# DATA FOR THIS EXERCISE
++++++++++

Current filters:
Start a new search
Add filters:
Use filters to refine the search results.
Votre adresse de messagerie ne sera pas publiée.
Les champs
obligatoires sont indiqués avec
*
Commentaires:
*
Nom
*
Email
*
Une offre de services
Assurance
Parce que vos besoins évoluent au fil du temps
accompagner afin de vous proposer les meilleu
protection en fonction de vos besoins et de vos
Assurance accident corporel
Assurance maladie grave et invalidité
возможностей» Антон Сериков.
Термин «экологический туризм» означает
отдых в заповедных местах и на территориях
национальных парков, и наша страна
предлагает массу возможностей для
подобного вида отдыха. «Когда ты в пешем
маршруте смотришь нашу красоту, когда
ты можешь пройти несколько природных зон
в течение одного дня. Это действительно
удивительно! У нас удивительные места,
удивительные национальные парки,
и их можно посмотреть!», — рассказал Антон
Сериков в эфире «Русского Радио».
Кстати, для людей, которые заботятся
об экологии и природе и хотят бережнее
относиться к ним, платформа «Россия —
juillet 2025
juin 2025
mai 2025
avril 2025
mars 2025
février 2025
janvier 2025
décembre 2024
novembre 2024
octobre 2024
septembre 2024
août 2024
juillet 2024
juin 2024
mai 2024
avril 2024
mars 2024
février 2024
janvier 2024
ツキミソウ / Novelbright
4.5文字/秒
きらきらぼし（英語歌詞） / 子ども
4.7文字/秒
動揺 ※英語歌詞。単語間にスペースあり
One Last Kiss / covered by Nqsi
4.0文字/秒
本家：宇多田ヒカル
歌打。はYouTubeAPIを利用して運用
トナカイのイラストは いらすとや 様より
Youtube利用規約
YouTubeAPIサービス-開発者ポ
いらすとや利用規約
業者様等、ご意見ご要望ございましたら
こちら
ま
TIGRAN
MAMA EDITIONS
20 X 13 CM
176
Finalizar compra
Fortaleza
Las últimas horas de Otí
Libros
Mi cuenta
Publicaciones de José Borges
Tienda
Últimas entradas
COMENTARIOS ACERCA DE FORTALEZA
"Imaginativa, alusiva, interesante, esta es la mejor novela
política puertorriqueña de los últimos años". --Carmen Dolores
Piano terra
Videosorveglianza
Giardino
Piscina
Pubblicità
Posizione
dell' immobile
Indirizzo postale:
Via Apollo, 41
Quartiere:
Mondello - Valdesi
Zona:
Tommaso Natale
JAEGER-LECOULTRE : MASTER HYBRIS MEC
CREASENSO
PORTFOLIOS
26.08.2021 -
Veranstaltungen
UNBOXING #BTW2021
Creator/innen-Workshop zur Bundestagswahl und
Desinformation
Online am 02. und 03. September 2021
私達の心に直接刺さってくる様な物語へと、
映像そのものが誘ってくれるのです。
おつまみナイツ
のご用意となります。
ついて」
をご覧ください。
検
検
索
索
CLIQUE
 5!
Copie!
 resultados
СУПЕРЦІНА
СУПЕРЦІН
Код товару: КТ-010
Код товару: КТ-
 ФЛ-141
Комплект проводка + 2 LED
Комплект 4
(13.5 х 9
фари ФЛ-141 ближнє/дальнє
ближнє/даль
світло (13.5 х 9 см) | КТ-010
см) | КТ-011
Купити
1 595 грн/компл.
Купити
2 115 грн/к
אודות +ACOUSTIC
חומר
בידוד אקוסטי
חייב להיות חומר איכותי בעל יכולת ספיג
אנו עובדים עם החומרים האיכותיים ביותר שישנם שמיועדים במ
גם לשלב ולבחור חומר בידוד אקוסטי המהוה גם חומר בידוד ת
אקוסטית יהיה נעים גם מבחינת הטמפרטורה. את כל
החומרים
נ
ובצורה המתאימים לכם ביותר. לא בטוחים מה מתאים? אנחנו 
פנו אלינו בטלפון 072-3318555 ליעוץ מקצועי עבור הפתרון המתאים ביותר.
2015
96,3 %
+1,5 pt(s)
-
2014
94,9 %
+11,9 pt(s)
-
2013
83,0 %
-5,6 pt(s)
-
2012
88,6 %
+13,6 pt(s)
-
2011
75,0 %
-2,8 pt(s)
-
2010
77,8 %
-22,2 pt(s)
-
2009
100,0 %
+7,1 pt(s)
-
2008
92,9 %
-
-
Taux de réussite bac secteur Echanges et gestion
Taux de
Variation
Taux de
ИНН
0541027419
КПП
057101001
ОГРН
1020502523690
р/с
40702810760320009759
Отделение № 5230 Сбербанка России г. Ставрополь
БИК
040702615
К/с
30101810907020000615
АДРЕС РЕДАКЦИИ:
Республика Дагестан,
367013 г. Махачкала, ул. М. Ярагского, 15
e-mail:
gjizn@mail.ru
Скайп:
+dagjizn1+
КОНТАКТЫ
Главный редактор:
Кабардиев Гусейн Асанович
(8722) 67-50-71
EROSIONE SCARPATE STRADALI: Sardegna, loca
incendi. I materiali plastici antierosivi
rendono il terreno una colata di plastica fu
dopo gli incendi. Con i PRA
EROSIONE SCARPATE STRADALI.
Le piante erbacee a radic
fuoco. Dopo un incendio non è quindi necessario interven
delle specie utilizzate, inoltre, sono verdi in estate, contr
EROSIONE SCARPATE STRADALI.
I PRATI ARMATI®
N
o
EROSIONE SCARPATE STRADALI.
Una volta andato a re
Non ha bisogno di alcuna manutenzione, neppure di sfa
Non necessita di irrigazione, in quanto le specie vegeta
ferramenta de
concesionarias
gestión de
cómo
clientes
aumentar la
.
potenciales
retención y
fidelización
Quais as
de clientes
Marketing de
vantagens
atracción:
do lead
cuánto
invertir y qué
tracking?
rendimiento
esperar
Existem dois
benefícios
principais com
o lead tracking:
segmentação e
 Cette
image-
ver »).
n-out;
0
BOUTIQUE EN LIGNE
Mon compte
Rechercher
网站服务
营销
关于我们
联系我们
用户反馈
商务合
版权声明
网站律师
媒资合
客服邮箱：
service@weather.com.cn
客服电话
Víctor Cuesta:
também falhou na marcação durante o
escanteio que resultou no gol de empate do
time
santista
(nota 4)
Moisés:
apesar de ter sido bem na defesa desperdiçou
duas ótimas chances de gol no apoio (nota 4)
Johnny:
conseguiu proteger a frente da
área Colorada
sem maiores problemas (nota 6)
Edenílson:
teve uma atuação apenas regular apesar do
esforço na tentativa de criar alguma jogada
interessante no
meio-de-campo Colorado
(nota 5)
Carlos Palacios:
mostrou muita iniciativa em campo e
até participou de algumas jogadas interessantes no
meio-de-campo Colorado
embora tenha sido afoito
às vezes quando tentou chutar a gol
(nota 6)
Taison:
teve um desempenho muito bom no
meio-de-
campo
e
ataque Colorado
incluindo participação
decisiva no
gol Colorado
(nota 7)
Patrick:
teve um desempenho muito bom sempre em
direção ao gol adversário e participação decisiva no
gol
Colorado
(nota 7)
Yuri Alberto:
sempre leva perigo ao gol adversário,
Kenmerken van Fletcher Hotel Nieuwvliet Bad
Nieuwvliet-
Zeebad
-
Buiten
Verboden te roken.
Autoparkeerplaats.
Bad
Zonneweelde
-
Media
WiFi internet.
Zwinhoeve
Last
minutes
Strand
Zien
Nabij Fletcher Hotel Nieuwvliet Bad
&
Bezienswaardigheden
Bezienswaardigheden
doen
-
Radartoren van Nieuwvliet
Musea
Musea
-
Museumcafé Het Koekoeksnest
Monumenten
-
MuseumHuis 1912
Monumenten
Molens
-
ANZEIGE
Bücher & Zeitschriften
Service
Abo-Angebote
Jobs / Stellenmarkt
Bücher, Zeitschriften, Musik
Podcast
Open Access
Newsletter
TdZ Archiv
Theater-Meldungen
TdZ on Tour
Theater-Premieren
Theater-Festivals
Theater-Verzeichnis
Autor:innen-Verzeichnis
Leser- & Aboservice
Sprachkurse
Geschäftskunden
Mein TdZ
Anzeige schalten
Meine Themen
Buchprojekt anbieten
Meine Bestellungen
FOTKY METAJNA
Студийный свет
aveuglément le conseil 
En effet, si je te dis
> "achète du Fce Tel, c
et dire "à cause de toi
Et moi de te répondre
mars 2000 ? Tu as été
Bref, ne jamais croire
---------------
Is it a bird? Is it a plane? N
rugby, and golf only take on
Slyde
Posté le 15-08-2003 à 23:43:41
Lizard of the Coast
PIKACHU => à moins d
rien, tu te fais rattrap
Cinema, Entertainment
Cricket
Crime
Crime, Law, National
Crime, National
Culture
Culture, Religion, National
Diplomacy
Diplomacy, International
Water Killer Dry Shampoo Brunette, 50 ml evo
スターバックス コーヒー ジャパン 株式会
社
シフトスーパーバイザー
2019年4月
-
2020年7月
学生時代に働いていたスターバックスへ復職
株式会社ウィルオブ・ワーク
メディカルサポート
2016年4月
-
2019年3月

++++++++++

# WORK REQUIRED
Across the material above, how many lines have the word "sido" in them? Answer with a bare number.

# SOLUTION
2